### Source data:
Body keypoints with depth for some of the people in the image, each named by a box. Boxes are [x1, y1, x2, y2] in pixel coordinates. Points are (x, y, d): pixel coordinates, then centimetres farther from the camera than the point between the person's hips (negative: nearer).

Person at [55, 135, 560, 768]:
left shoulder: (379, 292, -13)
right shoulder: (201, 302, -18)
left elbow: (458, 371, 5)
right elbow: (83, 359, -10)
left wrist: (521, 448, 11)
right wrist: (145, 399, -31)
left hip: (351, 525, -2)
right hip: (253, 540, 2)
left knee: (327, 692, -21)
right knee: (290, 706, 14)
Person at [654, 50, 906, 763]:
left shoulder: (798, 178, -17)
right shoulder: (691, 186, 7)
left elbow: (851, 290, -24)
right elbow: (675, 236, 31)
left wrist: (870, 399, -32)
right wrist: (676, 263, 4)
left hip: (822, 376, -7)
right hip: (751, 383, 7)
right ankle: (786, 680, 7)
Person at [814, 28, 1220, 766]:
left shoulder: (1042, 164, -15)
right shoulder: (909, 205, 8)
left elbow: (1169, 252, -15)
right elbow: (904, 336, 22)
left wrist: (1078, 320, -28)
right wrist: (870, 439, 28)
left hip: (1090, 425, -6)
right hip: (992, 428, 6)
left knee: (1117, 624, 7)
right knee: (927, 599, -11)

* * *

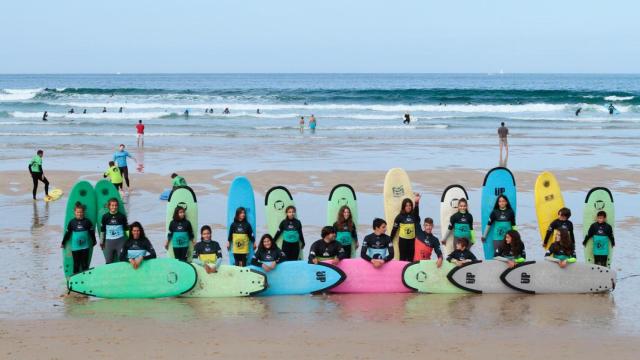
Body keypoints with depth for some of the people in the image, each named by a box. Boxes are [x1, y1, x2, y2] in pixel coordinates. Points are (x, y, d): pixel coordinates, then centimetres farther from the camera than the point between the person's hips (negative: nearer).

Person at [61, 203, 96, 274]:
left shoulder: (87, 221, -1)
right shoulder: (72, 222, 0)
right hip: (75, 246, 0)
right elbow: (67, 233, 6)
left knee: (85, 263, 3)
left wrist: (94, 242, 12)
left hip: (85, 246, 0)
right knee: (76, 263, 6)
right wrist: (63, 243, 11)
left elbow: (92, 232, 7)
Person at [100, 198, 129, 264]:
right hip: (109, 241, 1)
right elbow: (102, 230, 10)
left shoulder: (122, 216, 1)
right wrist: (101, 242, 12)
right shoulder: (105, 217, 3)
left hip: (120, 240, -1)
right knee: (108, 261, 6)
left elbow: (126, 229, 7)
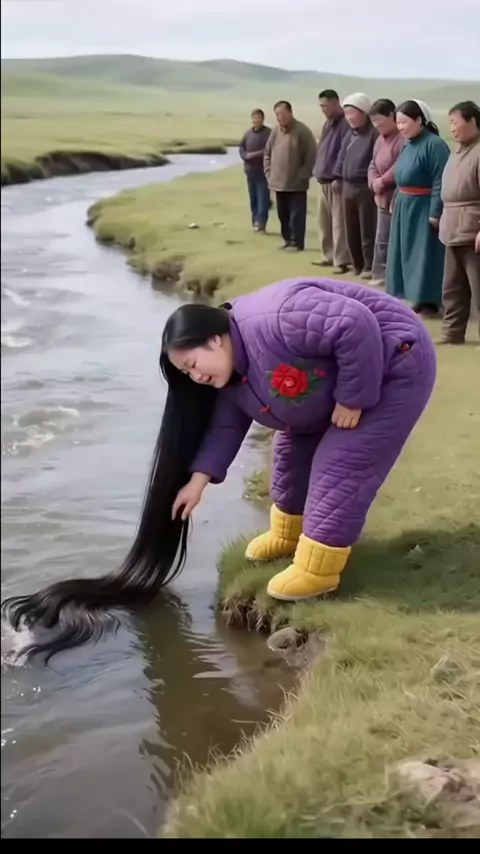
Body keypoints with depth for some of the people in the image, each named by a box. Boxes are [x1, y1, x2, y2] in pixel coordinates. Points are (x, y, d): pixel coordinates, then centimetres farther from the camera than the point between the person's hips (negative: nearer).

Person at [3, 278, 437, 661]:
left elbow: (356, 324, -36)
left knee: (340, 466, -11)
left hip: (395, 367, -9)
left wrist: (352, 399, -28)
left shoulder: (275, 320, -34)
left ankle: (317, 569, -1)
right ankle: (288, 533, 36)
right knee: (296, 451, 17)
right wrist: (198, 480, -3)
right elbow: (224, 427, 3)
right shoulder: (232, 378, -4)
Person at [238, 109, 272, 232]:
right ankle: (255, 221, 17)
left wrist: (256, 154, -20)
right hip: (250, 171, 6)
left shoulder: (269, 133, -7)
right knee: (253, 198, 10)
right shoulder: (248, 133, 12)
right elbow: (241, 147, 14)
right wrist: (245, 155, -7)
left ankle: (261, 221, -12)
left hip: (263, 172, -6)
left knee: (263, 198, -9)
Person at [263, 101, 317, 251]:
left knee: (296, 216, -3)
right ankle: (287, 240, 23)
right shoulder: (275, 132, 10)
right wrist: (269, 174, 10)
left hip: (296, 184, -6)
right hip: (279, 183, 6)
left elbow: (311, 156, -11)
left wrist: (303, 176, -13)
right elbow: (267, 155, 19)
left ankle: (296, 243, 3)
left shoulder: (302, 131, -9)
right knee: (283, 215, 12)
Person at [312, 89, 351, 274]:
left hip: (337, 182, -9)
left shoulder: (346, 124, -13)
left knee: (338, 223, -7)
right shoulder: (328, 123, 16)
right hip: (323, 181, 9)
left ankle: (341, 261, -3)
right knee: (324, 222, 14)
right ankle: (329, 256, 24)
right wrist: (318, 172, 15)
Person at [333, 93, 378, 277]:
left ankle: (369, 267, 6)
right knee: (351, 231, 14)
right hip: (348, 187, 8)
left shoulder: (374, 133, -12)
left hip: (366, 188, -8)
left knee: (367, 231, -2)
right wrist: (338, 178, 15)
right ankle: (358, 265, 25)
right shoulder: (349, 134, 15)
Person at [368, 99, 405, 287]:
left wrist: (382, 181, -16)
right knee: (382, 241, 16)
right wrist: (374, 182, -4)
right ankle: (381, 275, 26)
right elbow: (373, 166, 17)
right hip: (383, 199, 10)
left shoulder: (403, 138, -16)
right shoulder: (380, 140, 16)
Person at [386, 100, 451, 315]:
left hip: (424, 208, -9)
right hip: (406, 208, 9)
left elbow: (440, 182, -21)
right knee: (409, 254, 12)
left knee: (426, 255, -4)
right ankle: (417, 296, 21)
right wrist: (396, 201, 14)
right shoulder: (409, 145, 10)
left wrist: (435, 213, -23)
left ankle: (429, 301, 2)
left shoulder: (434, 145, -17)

### Instructions to follow:
Please put the rows from the line with "right knee: (76, 263, 6)" to the line with "left ankle: (369, 267, 6)" into a numbered list, including both of those lines and leaving out blank lines and pictures.

### Solution to this exercise:
1. right knee: (76, 263, 6)
2. right wrist: (63, 243, 11)
3. left elbow: (92, 232, 7)
4. Person at [100, 198, 129, 264]:
5. right hip: (109, 241, 1)
6. right elbow: (102, 230, 10)
7. left shoulder: (122, 216, 1)
8. right wrist: (101, 242, 12)
9. right shoulder: (105, 217, 3)
10. left hip: (120, 240, -1)
11. right knee: (108, 261, 6)
12. left elbow: (126, 229, 7)
13. Body keypoints with depth for some of the people in the image, each named by a box. Boxes are [x1, y1, x2, y2] in pixel coordinates. Points are (x, y, d): pixel coordinates, then centimetres farther from the camera than the point between the person's hips (negative: nearer).
14. Person at [3, 278, 437, 661]:
15. left elbow: (356, 324, -36)
16. left knee: (340, 466, -11)
17. left hip: (395, 367, -9)
18. left wrist: (352, 399, -28)
19. left shoulder: (275, 320, -34)
20. left ankle: (317, 569, -1)
21. right ankle: (288, 533, 36)
22. right knee: (296, 451, 17)
23. right wrist: (198, 480, -3)
24. right elbow: (224, 427, 3)
25. right shoulder: (232, 378, -4)
26. Person at [238, 109, 272, 232]:
27. right ankle: (255, 221, 17)
28. left wrist: (256, 154, -20)
29. right hip: (250, 171, 6)
30. left shoulder: (269, 133, -7)
31. right knee: (253, 198, 10)
32. right shoulder: (248, 133, 12)
33. right elbow: (241, 147, 14)
34. right wrist: (245, 155, -7)
35. left ankle: (261, 221, -12)
36. left hip: (263, 172, -6)
37. left knee: (263, 198, -9)
38. Person at [263, 101, 317, 251]:
39. left knee: (296, 216, -3)
40. right ankle: (287, 240, 23)
41. right shoulder: (275, 132, 10)
42. right wrist: (269, 174, 10)
43. left hip: (296, 184, -6)
44. right hip: (279, 183, 6)
45. left elbow: (311, 156, -11)
46. left wrist: (303, 176, -13)
47. right elbow: (267, 155, 19)
48. left ankle: (296, 243, 3)
49. left shoulder: (302, 131, -9)
50. right knee: (283, 215, 12)
51. Person at [312, 89, 351, 274]:
52. left hip: (337, 182, -9)
53. left shoulder: (346, 124, -13)
54. left knee: (338, 223, -7)
55. right shoulder: (328, 123, 16)
56. right hip: (323, 181, 9)
57. left ankle: (341, 261, -3)
58. right knee: (324, 222, 14)
59. right ankle: (329, 256, 24)
60. right wrist: (318, 172, 15)
61. Person at [333, 93, 378, 277]:
62. left ankle: (369, 267, 6)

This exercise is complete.